Recentemente il governo Conte ha mosso un passo nella giusta direzione. Il vicepremier e ministro dello Sviluppo Economico Luigi Di Maio ha continuato a scommettere sulla Cabina di regia per l’Italia internazionale, riunitasi lo scorso 11 settembre al Mise. Obiettivo: lavorare sull’export delle eccellenze italiane, a partire da moda, design, agroalimentare, artigianato. Impossibile farlo senza una mano tesa da parte della Farnesina, che attraverso la rete delle ambasciate e dei consolati all’estero, così come dell’Istituto del Commercio Estero (Ice) e gli istituti culturali italiani, ha i mezzi per veicolare il soft power tricolore. Fra i presenti Vincenzo De Luca, direttore generale per la Promozione del Sistema Paese al ministero degli Affari Esteri. “Dobbiamo fare gioco di squadra, mantenere un approccio sistemico al di là delle contingenze politiche” – ha detto De Luca alla Link – “Un terzo dell’industria del design nel mondo, che vale 100 miliardi di fatturato, è prodotto in Italia. L’industria culturale e creativa italiana pesa 90 miliardi di euro, siamo la seconda industria manifatturiera in Europa, al settimo posto nel mondo per pubblicazioni scientifiche. Il brand Italia, dicono gli esperti, aiuta molto l’export italiano”.
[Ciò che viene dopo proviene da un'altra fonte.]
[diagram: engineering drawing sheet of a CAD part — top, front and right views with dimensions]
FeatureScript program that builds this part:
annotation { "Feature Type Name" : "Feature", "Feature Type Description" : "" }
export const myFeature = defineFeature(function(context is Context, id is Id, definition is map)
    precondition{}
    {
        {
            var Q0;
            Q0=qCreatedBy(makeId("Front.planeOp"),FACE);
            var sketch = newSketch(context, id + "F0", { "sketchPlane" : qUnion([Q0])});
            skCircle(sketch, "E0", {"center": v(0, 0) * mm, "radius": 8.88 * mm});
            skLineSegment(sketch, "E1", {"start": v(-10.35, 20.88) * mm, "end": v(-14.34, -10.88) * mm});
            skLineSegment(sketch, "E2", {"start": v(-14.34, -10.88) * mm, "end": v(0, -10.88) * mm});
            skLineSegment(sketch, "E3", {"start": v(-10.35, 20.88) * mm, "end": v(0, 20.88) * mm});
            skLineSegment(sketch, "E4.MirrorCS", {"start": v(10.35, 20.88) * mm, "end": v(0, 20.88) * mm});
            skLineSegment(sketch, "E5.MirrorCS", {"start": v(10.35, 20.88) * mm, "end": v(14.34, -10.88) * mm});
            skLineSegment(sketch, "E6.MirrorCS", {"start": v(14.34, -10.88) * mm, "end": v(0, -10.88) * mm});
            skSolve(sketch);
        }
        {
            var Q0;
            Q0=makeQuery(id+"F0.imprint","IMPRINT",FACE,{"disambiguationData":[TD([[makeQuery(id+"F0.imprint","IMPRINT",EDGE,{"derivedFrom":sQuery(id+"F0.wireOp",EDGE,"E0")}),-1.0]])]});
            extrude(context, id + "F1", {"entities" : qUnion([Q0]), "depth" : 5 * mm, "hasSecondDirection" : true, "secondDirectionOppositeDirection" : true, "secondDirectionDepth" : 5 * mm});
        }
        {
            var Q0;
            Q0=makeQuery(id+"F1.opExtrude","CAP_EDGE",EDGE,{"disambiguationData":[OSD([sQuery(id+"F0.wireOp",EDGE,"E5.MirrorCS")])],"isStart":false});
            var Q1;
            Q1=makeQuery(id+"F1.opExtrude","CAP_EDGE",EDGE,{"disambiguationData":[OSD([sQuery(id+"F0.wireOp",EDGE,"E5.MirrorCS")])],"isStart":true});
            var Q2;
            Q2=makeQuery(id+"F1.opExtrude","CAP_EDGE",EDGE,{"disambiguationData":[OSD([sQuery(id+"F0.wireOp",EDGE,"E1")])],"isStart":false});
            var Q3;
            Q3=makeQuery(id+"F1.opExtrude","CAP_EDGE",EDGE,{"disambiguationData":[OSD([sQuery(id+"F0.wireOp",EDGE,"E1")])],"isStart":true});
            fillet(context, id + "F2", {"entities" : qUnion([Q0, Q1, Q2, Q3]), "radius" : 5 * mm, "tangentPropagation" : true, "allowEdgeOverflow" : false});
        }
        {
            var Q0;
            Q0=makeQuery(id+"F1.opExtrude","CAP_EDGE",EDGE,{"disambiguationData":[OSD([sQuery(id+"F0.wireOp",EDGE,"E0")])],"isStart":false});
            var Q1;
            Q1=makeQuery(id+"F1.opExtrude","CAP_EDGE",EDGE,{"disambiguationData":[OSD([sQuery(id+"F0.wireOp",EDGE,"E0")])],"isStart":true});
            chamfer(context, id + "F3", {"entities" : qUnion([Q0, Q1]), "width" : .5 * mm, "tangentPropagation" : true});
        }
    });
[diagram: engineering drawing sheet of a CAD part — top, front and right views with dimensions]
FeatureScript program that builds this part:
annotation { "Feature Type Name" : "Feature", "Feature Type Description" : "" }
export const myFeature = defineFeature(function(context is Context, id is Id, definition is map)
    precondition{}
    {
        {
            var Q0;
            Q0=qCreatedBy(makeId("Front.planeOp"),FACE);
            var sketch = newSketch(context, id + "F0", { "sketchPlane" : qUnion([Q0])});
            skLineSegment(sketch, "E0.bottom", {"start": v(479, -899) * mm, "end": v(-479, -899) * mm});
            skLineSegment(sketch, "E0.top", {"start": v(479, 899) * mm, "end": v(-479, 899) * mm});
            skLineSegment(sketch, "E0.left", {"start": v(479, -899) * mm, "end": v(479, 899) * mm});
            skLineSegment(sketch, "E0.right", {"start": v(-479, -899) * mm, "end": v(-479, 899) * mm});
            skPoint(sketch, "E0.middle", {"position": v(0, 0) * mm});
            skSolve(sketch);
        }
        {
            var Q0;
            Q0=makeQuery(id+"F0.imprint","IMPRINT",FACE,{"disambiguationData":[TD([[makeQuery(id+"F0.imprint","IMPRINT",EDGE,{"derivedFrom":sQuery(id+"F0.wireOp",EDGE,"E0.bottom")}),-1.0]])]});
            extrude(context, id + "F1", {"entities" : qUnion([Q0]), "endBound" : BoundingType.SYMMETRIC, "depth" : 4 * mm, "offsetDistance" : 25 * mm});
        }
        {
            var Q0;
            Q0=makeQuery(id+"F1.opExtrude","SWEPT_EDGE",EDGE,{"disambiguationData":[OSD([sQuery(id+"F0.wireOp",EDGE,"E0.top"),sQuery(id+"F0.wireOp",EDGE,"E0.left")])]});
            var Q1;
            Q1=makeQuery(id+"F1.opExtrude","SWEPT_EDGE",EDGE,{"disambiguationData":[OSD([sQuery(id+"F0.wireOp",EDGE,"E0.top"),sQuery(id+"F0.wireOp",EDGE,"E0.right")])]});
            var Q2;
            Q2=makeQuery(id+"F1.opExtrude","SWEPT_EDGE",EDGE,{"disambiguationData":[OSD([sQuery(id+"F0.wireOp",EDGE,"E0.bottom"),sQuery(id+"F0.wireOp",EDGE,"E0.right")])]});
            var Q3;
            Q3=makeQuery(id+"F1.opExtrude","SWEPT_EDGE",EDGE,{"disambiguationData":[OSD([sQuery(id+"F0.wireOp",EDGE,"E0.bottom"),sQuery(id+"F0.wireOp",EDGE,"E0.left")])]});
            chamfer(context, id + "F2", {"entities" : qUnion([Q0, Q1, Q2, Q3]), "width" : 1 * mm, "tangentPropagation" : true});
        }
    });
L’export costituisce il 31% del Pil italiano, ma da solo non basta. “Dobbiamo insegnare alle aziende italiane come approcciare l’export, non è un percorso semplice. Ci stiamo lavorando insieme a Sace, Simest e la Farnesina” ha spiegato Fabrizio Lucentini, diplomatico prestato al Mise per guidare la direzione generale per le politiche di internazionalizzazione e la promozione degli scambi. Gli ha fatto eco Carmine America, consigliere per gli affari Internazionali del ministro Di Maio, già corrispondente di Formiche.net negli Stati Uniti: “Il tessuto produttivo italiano è fatto per la maggior parte da pmi e poi da grandi player che devono supportarlo all’estero. Eccellenza è specialità. Ma specialità a volte si traduce in particolarismo e frammentazione, perfino conflittualità”. A quale modello guardare dunque? La diplomazia italiana negli Usa può fare da pivot. La capacità dell’ambasciata e dei consolati di riunire la comunità italoamericana e valorizzare i player italiani nel mercato statunitense è un esempio per il resto del mondo. Ne è sicuro Francesco Maria Talò, responsabile della sicurezza cibernetica della Farnesina, già console generale a New York e ambasciatore italiano in Israele. “L’Italia viaggia molto all’estero con le sue amministrazioni locali e regionali e le imprese, ma non sempre è attrezzata a farlo. Troppo spesso le missioni all’estero si riducono al fenomeno del mordi e fuggi. Nascono così tanti eventi effimeri ma non iniziative, che costituiscono l’inizio di un percorso duraturo”.